SOURCE:
>>>
Friday, February 17, 2017

Stingray Renderer Walkthrough #5: RenderDevice

Stingray Renderer Walkthrough #5: RenderDevice

Overview

The RenderDevice is essentially our abstraction layer for platform specific rendering APIs. It is implemented as an abstract base class that various rendering back-ends (D3D11, D3D12, OGL, Metal, GNM, etc.) implement.

The RenderDevice has a bunch of helper functions for initializing/shutting down the graphics APIs, creating/destroying swap chains, etc. All of which are fairly straightforward so I won’t cover them in this post, instead I will put my focus on the two dispatch functions consuming RenderResourceContexts and RenderContexts:


class RenderDevice {
public: 
    virtual void dispatch(uint32_t n_contexts, RenderResourceContext **rrc, 
        uint32_t gpu_affinity_mask = RenderContext::GPU_DEFAULT) = 0;

    virtual void dispatch(uint32_t n_contexts, RenderContext **rc, 
        uint32_t gpu_affinity_mask = RenderContext::GPU_DEFAULT) = 0;
};

Resource Management

As covered in the post about RenderResourceContexts, they provide a free-threaded interface for allocating and deallocating GPU resources. However, it is not until the user has called RenderDevice::dispatch() handing over the RenderResourceContexts as their representation gets created on the RenderDevice side.
<<<
INSTRUCTION A: Name every rendering back-end that the RenderDevice walkthrough lists as implementing its abstract base class.
INSTRUCTION B: Rewrite the stretch of the RenderDevice walkthrough from "Friday, February 17, 2017" through "GNM, etc.) implement.", putting "graphics back-ends" wherever "rendering back-ends" appears.

MATERIAL SHOWN:
>>>
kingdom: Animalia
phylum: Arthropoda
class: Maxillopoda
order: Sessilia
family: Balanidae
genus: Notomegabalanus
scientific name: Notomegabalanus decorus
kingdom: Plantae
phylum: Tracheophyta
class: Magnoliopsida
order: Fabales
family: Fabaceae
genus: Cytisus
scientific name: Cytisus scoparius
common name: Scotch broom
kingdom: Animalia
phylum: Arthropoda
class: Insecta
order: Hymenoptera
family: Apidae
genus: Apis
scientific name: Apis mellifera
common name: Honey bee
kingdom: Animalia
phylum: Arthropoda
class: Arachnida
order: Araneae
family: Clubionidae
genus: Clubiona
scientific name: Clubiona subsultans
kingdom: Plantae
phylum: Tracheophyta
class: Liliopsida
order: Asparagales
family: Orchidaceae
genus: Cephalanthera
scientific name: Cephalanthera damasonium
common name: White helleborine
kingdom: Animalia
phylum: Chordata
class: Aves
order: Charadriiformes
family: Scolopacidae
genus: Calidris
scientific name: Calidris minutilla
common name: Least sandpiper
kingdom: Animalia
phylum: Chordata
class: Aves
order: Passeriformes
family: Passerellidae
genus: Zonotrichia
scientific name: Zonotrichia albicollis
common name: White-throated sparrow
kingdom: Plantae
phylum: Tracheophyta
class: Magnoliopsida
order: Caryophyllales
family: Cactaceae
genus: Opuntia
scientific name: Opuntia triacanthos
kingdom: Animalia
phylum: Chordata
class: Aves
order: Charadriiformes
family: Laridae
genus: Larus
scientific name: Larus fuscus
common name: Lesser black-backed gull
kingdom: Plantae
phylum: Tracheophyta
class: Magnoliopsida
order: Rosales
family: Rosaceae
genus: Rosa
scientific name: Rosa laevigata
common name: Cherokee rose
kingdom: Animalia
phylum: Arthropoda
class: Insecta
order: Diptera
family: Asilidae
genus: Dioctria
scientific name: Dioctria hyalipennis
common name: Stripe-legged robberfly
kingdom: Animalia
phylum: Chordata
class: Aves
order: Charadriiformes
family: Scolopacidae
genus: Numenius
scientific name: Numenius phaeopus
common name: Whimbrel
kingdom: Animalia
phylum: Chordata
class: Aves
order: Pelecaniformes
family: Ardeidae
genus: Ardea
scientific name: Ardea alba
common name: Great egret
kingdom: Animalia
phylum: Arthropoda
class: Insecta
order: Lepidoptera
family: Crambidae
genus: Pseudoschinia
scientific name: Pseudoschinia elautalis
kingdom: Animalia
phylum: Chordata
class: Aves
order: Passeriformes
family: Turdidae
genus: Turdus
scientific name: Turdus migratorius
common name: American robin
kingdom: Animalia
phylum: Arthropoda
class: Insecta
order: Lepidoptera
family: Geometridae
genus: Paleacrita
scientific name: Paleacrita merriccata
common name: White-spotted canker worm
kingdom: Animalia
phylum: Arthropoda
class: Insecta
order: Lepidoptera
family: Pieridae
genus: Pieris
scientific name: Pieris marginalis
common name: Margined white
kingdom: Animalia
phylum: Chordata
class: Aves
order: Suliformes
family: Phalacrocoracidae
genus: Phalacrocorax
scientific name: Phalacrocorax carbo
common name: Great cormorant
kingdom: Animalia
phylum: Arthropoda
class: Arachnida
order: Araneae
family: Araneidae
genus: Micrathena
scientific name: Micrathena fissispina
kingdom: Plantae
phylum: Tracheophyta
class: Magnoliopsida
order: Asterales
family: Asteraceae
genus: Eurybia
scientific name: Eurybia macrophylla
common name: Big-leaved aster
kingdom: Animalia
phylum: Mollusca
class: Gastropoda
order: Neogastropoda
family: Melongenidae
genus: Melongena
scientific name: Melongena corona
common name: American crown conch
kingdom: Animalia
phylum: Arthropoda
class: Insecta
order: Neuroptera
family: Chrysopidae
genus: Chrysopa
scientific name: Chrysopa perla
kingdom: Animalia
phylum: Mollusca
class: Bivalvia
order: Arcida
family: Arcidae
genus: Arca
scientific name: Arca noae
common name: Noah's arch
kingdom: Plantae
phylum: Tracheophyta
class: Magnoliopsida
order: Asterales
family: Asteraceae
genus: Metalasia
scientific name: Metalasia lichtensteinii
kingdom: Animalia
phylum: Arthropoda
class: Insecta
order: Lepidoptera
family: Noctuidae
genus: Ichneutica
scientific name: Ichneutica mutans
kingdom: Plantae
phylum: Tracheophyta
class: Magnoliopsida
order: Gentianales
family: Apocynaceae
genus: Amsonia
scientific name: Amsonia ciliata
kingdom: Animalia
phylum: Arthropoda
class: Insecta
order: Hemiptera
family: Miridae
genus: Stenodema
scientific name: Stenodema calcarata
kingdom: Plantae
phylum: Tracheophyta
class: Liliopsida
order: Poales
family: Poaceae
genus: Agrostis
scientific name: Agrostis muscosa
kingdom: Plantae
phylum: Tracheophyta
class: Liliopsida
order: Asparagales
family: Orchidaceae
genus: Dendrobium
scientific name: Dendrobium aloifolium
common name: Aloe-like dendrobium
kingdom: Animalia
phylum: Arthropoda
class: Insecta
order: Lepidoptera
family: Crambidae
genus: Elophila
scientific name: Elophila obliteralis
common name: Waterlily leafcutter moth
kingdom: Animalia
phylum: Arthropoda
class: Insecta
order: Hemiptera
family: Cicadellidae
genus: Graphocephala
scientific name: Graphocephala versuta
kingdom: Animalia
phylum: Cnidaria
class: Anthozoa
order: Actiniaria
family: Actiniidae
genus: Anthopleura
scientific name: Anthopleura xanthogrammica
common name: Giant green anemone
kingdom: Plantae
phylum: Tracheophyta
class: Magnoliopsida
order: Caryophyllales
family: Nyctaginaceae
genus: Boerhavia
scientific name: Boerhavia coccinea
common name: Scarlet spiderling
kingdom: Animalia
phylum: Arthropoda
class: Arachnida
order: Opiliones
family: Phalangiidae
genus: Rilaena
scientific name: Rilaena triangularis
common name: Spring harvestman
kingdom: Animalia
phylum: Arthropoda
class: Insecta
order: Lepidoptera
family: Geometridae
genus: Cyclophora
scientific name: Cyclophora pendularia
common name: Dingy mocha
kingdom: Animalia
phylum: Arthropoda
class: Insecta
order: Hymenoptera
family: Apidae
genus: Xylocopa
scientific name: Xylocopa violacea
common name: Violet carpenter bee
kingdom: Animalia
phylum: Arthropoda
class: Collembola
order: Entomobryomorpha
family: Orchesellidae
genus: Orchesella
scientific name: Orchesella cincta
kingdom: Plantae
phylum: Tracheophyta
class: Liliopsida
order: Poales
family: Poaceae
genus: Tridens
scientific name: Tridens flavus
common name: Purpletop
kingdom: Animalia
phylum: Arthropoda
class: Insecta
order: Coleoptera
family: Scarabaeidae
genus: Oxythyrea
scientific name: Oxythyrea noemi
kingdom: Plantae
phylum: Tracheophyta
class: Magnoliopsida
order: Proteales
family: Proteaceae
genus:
<<<
OUTPUT A: D3D11, D3D12, OGL, Metal, GNM

OUTPUT B:
Friday, February 17, 2017

Stingray Renderer Walkthrough #5: RenderDevice

Stingray Renderer Walkthrough #5: RenderDevice

Overview

The RenderDevice is essentially our abstraction layer for platform specific rendering APIs. It is implemented as an abstract base class that various graphics back-ends (D3D11, D3D12, OGL, Metal, GNM, etc.) implement.